Sometimes, a straight lift-and-shift is justified if you are forced to get out of your data center and don’t have the time. If that is your situation, then do this one thing:
Assign a “Technical Debt Rating” (TDR) to the various components being migrated to the cloud. It doesn’t have to be fancy, and any experienced technical person can look at something and say, “That doesn’t look right.” That is all you need. The TDR gives you something to review after your migration is complete. The problem will be solved if the app is refactored to become all cloud-native.
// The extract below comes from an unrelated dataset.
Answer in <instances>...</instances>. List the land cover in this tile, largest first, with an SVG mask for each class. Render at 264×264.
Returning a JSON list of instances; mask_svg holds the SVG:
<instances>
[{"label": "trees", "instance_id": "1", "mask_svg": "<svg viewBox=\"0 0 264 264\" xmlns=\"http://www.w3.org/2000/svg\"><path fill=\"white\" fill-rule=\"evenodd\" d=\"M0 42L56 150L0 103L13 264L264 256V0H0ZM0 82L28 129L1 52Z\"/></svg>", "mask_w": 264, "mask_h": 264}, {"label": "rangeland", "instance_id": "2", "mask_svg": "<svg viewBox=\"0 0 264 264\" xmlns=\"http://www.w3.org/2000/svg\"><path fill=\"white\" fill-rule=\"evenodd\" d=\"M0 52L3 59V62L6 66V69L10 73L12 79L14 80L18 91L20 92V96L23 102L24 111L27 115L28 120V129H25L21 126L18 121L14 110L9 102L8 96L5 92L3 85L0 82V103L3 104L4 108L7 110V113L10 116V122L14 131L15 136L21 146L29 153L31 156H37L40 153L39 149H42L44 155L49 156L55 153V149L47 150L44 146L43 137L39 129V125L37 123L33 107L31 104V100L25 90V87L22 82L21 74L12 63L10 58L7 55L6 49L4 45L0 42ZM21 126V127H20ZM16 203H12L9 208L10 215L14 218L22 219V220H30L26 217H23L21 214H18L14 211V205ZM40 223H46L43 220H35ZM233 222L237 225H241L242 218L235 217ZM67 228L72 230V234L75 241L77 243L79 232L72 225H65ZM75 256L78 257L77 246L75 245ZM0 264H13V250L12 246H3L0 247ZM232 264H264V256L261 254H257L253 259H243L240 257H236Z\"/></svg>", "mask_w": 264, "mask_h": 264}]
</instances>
If it’s a “Lift and Shift Forever” scenario, the TDR may be used to tune things up over time.
Here are a few examples of architectures that might warrant a high TDR number:
- Server with a small total storage size but many disks (LUNs). (Example: 2TB X 41 disks)
- Server with a small total storage size but a high amount of CPU or memory assigned. (Example: 500GB storage X 256 GB memory)
- Compared to other apps, applications have a very high number of reported bugs/functional problems.
- Systems with high numbers of outages.
- A system with components written in several different languages. (Example: Java, C++, Python, and Go are all used on the same application)
- Systems with high numbers of security incidents.
These are just a few ideas of how you might classify something as having a high TDR compared to a peer. A straight lift-and-shift is going to carry forward much of the historical technical debt. Lift-and-shift is a valid cloud migration approach in many situations. Once you’ve moved to the cloud, you will have a lot more options available on how to get rid of some or all of the historical baggage that was carried forward.